**Activity**:
Lay out as a JSON list of strings the records from the line containing "Streçleme Makinelerinin Sağladığı Faydalar" through the line containing "Streç Makinesi Tipleri", one string per line, with blank lines left out.

**Data excerpts**:
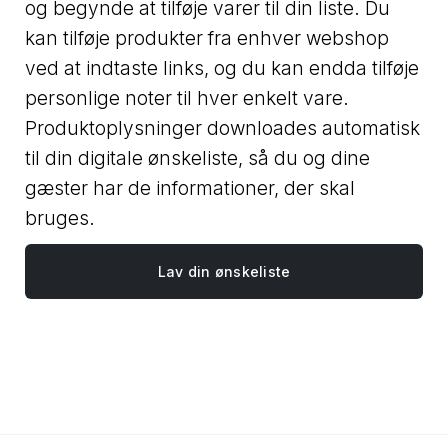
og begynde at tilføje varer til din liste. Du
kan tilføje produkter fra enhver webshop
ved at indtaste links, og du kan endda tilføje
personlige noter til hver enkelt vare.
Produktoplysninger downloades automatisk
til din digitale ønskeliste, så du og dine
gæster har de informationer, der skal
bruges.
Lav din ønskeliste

...

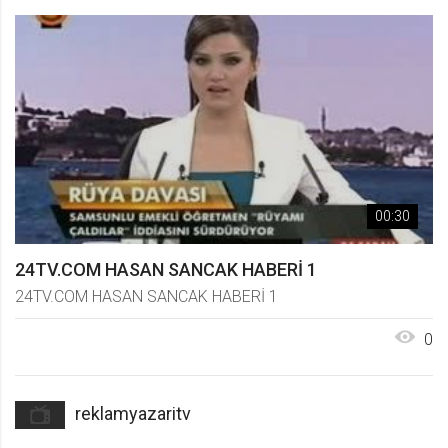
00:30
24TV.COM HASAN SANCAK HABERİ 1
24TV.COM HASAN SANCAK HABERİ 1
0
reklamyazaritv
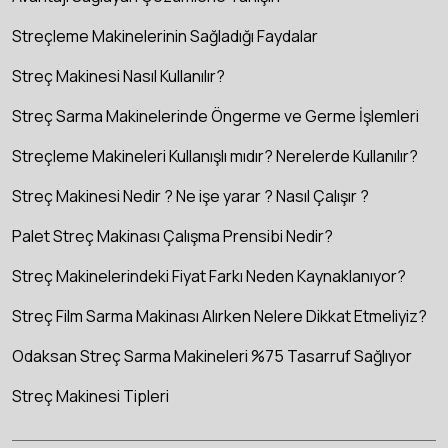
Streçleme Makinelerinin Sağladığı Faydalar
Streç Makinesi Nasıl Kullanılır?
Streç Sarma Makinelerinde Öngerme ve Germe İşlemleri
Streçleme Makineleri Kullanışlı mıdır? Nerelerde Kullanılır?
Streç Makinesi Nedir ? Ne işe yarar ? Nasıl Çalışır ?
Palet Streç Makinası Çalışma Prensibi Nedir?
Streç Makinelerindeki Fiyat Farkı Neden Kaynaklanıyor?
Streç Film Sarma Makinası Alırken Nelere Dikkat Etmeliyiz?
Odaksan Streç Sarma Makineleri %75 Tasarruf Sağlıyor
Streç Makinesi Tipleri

**Task answer**:
[
  "Streçleme Makinelerinin Sağladığı Faydalar",
  "Streç Makinesi Nasıl Kullanılır?",
  "Streç Sarma Makinelerinde Öngerme ve Germe İşlemleri",
  "Streçleme Makineleri Kullanışlı mıdır? Nerelerde Kullanılır?",
  "Streç Makinesi Nedir ? Ne işe yarar ? Nasıl Çalışır ?",
  "Palet Streç Makinası Çalışma Prensibi Nedir?",
  "Streç Makinelerindeki Fiyat Farkı Neden Kaynaklanıyor?",
  "Streç Film Sarma Makinası Alırken Nelere Dikkat Etmeliyiz?",
  "Odaksan Streç Sarma Makineleri %75 Tasarruf Sağlıyor",
  "Streç Makinesi Tipleri"
]